**What is required**
Please reproduce the data word for word, starting from its first line and stopping after the line that contains "Island Gardens cocktails, passed".

**Material for this exercise**
※
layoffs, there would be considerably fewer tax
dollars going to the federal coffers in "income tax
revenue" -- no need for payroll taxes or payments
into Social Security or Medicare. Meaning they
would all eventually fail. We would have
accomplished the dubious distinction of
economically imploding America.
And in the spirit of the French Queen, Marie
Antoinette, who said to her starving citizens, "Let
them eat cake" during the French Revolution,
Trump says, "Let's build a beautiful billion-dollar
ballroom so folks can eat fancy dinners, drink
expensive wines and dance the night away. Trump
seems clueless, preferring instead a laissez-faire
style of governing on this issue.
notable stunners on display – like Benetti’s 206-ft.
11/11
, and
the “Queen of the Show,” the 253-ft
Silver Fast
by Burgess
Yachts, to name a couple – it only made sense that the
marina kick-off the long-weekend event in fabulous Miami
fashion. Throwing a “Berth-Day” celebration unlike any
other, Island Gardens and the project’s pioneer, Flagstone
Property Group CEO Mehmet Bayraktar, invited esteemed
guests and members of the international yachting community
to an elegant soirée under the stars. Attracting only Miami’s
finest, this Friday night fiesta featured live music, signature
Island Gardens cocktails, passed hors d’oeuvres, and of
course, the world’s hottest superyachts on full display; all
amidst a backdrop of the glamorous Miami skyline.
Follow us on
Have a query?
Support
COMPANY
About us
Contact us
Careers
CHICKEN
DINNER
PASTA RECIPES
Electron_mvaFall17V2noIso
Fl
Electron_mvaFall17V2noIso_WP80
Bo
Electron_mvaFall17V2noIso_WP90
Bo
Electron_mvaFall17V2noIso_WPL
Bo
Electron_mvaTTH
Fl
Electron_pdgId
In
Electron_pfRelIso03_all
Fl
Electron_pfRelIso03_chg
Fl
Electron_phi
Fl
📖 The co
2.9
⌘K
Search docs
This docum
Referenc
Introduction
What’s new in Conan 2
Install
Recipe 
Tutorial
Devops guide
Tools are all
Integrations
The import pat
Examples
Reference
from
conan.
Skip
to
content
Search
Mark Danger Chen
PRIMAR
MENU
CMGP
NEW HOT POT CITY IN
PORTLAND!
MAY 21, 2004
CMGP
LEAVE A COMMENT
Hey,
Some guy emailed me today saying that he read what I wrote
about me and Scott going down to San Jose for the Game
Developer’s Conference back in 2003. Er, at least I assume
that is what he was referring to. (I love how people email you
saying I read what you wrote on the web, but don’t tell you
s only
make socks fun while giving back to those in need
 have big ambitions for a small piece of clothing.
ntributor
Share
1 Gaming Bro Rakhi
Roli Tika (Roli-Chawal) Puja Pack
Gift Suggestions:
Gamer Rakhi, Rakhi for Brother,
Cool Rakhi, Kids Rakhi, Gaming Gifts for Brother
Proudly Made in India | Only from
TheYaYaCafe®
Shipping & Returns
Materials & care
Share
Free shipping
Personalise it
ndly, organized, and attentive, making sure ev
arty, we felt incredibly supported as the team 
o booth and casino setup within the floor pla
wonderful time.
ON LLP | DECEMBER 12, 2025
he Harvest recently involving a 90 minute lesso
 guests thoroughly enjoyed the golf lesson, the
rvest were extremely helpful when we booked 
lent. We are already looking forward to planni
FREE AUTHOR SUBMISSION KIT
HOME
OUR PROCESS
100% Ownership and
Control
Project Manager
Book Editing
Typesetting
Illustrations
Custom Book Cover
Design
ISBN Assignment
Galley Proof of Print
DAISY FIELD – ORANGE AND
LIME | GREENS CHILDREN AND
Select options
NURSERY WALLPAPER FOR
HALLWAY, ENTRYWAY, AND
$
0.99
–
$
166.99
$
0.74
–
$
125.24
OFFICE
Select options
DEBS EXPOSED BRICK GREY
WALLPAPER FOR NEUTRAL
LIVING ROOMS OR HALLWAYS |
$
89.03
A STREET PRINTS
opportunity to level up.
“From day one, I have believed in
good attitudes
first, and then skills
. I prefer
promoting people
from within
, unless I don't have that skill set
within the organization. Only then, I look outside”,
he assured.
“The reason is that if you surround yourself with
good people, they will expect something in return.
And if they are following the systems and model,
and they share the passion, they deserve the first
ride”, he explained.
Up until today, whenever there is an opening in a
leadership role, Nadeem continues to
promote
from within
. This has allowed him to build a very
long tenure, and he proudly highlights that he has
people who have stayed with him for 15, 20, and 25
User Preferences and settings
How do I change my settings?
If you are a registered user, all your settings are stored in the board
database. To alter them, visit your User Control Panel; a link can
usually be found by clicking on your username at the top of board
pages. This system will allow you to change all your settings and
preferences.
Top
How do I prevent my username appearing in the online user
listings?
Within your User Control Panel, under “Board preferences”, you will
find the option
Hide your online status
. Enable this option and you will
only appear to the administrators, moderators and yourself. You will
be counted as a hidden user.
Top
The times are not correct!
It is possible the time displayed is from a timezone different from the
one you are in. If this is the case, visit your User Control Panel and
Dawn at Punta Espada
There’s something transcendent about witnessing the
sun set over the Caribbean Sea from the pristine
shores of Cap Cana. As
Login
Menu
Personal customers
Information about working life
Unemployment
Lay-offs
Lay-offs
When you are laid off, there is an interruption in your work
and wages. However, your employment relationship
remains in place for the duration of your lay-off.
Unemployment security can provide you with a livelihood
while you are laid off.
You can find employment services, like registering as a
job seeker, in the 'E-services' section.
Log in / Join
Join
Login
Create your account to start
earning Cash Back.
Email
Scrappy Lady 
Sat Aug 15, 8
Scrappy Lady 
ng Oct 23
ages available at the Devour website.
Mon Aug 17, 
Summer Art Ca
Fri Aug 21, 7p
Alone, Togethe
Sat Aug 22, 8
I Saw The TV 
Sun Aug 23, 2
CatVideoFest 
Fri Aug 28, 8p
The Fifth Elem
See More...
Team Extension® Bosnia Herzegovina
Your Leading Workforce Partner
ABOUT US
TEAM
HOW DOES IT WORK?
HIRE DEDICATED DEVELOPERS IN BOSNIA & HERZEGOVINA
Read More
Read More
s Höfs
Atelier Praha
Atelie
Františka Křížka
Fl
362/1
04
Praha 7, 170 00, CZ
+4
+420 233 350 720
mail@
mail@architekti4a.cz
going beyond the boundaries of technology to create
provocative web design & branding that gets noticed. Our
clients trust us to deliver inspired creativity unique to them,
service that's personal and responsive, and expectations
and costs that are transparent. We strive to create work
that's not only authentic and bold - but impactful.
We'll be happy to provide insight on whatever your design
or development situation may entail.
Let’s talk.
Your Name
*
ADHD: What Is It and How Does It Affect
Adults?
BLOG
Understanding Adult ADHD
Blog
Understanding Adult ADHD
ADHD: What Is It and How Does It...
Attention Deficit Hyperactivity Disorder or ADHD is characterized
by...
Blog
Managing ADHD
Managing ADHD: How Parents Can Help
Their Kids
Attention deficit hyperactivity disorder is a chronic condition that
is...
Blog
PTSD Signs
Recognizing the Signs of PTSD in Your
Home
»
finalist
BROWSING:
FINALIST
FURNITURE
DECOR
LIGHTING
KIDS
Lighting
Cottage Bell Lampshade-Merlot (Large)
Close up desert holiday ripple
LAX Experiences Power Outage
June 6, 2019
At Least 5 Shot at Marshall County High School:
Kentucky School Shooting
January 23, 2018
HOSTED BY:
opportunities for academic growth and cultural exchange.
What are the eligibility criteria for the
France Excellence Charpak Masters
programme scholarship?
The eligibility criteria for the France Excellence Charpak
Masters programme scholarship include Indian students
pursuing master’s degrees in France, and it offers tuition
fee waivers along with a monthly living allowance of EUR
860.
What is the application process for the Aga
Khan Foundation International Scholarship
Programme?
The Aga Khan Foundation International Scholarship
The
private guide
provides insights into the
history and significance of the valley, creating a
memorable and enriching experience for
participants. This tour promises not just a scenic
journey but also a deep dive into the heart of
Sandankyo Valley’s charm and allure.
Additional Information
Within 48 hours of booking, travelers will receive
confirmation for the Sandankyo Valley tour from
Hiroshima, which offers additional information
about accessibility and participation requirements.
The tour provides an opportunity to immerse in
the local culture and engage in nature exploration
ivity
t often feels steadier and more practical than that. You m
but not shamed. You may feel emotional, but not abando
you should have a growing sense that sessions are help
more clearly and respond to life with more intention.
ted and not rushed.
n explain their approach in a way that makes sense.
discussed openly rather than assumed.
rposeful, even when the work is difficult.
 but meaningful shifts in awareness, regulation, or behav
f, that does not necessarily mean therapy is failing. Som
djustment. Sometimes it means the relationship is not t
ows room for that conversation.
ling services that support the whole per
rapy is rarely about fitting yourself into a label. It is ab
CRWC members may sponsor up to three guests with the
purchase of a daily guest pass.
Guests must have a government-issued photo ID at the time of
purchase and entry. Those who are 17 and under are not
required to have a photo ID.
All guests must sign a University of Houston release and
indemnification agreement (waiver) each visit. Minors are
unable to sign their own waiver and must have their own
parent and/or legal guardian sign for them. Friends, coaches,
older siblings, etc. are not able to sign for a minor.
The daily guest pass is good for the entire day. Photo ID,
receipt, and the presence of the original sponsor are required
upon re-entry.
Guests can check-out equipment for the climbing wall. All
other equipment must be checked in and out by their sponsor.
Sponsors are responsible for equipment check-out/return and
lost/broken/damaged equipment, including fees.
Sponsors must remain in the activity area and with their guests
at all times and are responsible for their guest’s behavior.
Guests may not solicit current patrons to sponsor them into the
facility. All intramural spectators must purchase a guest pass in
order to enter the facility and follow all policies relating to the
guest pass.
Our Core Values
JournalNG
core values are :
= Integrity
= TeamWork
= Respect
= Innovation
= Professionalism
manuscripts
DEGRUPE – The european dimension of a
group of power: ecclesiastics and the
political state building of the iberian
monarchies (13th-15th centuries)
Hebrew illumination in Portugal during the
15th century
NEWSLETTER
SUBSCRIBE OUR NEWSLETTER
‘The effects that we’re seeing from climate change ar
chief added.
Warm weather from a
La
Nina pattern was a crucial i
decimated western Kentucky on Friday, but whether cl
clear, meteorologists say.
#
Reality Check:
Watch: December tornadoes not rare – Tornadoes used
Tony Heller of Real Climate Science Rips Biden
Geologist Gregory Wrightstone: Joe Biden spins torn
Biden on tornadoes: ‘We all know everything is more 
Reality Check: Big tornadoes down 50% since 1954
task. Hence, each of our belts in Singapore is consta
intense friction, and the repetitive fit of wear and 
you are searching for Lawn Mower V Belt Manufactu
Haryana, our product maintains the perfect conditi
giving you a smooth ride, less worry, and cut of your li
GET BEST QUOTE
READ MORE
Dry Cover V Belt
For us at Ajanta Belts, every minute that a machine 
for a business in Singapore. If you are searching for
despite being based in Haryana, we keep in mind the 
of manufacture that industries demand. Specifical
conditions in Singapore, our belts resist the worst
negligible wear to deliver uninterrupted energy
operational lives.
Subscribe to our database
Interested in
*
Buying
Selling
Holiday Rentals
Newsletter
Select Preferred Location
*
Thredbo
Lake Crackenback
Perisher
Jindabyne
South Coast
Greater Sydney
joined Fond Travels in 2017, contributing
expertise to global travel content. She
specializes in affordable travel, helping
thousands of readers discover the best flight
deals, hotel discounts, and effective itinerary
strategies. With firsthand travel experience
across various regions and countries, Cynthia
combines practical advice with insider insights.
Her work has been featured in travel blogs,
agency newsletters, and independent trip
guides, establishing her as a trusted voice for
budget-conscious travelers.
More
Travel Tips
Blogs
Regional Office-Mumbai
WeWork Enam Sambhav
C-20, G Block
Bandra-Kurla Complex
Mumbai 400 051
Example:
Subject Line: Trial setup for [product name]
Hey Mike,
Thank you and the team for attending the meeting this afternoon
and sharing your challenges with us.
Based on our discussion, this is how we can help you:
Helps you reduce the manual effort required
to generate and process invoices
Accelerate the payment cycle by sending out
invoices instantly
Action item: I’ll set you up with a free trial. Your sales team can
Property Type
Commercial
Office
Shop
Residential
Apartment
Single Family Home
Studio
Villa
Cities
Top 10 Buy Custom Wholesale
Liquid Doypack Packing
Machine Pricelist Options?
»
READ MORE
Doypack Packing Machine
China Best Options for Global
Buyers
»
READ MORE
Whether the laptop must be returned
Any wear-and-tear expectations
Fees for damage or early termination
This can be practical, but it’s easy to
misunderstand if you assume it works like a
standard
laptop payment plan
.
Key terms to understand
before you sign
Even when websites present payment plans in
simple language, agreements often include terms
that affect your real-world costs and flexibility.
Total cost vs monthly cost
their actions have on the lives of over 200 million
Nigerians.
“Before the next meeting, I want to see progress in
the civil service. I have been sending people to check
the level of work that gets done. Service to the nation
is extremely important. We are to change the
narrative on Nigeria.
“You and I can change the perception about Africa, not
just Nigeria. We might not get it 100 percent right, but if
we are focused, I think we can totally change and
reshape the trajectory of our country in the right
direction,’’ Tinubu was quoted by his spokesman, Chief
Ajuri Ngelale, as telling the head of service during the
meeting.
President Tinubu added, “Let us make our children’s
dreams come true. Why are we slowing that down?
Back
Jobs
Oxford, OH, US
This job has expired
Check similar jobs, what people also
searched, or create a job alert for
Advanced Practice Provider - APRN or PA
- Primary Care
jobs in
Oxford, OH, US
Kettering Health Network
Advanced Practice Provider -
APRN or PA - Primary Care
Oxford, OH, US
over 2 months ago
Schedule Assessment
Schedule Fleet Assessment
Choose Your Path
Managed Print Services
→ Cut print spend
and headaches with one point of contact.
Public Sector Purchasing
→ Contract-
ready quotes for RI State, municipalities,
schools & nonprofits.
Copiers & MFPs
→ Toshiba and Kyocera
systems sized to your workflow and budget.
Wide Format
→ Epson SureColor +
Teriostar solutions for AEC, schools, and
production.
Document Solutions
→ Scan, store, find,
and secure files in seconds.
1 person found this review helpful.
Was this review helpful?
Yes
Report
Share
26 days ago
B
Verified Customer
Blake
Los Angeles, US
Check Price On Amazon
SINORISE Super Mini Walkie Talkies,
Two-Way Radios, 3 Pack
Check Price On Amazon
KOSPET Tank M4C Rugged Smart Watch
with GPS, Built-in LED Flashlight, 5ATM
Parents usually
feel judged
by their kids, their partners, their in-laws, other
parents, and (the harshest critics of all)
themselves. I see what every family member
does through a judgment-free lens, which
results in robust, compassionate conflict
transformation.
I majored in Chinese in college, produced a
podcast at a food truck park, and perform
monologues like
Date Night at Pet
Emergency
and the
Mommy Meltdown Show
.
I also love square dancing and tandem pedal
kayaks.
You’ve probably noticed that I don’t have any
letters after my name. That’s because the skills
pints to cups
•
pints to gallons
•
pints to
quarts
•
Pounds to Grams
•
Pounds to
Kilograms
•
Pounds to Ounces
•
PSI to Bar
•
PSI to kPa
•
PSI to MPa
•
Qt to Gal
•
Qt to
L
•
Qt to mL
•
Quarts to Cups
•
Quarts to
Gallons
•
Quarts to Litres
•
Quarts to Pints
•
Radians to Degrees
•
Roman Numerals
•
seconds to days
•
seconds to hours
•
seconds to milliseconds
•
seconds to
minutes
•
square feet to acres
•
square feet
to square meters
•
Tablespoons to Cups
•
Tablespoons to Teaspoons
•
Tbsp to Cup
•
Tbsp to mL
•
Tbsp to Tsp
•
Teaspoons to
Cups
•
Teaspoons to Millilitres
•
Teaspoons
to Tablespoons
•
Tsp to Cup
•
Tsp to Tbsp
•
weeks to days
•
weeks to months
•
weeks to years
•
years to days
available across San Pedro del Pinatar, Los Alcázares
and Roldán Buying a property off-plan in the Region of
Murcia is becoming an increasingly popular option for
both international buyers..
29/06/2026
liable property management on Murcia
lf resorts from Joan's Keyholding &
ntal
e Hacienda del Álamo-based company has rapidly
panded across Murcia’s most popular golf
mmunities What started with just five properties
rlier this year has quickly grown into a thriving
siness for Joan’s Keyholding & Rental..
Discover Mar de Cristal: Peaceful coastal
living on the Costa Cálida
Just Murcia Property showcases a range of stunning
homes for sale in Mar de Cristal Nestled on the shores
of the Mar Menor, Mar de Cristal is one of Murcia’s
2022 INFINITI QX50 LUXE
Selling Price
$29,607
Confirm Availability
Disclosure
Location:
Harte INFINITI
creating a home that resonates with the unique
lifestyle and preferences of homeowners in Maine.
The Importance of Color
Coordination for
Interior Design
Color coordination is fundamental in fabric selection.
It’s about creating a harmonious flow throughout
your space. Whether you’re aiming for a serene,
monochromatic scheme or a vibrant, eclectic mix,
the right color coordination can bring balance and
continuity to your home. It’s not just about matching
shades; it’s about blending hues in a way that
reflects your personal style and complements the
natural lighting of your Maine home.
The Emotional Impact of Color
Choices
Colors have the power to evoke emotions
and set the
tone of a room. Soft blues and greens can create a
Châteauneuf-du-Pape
※
**Response to this exercise**
layoffs, there would be considerably fewer tax
dollars going to the federal coffers in "income tax
revenue" -- no need for payroll taxes or payments
into Social Security or Medicare. Meaning they
would all eventually fail. We would have
accomplished the dubious distinction of
economically imploding America.
And in the spirit of the French Queen, Marie
Antoinette, who said to her starving citizens, "Let
them eat cake" during the French Revolution,
Trump says, "Let's build a beautiful billion-dollar
ballroom so folks can eat fancy dinners, drink
expensive wines and dance the night away. Trump
seems clueless, preferring instead a laissez-faire
style of governing on this issue.
notable stunners on display – like Benetti’s 206-ft.
11/11
, and
the “Queen of the Show,” the 253-ft
Silver Fast
by Burgess
Yachts, to name a couple – it only made sense that the
marina kick-off the long-weekend event in fabulous Miami
fashion. Throwing a “Berth-Day” celebration unlike any
other, Island Gardens and the project’s pioneer, Flagstone
Property Group CEO Mehmet Bayraktar, invited esteemed
guests and members of the international yachting community
to an elegant soirée under the stars. Attracting only Miami’s
finest, this Friday night fiesta featured live music, signature
Island Gardens cocktails, passed hors d’oeuvres, and of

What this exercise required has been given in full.